The unique name that identifies an Internet site. Every domain name consists of one top or high level and one or more lower level designators. Top level domains (TLDs) are either generic or geographic. Generic top level domains include .com(commercial), .net (network), .edu (educational), .org (organizational, public or non commercial), .gov (governmental), .mil (military); .biz (business), .info (informational),.name (personal), .pro (professional), .aero (air transport and civil aviation), .coop (business cooperatives such as credit unions) and .museum. Geographic domains designate countries of origin, such as .us (United States), .fr (France), .uk (United Kingdom), etc.

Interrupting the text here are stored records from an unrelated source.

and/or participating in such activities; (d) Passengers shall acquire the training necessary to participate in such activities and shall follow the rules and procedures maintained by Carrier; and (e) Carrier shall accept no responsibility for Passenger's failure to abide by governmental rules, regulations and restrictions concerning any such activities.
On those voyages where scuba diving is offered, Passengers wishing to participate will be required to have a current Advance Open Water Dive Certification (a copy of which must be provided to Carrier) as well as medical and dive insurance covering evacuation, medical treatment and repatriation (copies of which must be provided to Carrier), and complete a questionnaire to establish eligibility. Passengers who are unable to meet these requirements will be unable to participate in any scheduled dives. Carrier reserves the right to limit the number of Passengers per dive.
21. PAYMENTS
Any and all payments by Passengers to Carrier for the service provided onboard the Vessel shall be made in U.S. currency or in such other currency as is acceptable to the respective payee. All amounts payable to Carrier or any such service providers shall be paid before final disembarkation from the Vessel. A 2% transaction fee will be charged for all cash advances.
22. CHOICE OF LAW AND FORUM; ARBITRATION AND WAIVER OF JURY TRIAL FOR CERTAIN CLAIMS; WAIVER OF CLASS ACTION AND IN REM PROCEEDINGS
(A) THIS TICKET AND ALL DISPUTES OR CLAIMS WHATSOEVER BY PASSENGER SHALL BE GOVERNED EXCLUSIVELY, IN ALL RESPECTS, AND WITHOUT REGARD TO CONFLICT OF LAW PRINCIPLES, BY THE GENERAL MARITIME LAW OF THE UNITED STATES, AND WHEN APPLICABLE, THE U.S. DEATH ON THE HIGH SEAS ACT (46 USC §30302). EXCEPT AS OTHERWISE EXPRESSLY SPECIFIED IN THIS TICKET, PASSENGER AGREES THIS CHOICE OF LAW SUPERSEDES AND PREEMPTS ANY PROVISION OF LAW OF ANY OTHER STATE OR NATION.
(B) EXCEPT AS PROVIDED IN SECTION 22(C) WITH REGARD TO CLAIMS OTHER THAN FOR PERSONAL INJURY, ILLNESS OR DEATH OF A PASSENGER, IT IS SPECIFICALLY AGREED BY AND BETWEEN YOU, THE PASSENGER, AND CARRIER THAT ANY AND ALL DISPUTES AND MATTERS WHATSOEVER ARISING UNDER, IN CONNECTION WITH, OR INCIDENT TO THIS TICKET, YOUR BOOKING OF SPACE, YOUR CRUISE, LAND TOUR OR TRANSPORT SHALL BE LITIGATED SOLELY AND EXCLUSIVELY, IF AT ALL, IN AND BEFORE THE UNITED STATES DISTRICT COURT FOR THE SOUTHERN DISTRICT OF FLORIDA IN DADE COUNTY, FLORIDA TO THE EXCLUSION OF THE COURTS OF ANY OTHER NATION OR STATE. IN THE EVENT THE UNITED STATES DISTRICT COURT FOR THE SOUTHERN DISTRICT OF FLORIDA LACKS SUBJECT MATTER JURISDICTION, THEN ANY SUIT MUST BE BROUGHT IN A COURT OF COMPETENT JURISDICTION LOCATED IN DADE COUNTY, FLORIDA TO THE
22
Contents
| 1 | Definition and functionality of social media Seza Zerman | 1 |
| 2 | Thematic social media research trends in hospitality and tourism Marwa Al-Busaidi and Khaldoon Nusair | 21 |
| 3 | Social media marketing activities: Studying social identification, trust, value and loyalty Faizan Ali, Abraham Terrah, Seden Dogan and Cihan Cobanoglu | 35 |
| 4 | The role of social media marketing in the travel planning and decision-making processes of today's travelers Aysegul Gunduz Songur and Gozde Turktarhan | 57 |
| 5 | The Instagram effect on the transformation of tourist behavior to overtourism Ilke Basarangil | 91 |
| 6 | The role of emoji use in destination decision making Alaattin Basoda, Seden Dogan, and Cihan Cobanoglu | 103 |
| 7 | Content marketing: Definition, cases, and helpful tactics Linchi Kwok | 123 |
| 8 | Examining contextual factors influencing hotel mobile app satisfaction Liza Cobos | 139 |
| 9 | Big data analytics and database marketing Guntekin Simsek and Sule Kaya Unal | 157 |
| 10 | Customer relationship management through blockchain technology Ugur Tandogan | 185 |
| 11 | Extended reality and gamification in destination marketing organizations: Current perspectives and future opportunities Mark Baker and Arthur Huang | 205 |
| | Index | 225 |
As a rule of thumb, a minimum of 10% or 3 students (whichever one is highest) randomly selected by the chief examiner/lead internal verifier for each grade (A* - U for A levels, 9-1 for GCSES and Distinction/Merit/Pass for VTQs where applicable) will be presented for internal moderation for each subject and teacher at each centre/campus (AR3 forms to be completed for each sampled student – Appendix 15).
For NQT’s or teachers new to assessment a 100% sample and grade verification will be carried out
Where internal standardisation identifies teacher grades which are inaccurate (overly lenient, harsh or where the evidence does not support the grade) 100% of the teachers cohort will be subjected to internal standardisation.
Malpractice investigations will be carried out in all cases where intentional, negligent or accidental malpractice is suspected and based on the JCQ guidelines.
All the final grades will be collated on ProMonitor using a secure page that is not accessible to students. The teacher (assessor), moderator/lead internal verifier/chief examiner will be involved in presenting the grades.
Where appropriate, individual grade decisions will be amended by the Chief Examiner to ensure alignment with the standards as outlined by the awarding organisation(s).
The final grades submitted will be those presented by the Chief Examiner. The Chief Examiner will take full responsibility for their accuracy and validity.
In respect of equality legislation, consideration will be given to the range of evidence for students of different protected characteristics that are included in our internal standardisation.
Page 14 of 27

DPO (Distinct Point of Origin)

A unique address from which a browser connects to a website on the Internet.

Drill down

When an online user accesses more and more pages of the website, i.e., he or she goes deeper into the content of the site.

DSL (Digital Subscriber Line)

A high speed dedicated digital circuit from a given location to the telephone company's central office, using normal copper telephone lines. DSL is the main form of consumer broadband worldwide. DSL is a general term that includes several variations: ADSL (Asymmetric Digital Subscriber Line), ranging up to 1.5 Mbps; HDSL (High bit rate Digital Subscriber Line), 1.5Mbps; SDSL (Single line Digital Subscriber Line), 1.5 Mbps; VDSL (Very high data rate Digital Subscriber Line), ranging up to 2.3Mbps; and RDSL (Rate Adaptive Digital Subscriber Line), various speeds.

Dynamic ad insertion

The process by which an ad is inserted into a page in response to a user's request. Dynamic ad placement allows alteration of specific ads placed on a page based on any data available to the placement program. At its simplest, dynamic ad placement allows for multiple ads to be rotated through one or more spaces. In more sophisticated examples, the ad placement could be affected by demographic data or usage history for the current user.

Dynamic IP address

An IP address (assigned by an ISP to a client PC) that changes periodically.

Dynamic rotation

Delivery of ads on a rotating, random basis so that users are exposed to different

ads and ads are served in different pages of the site.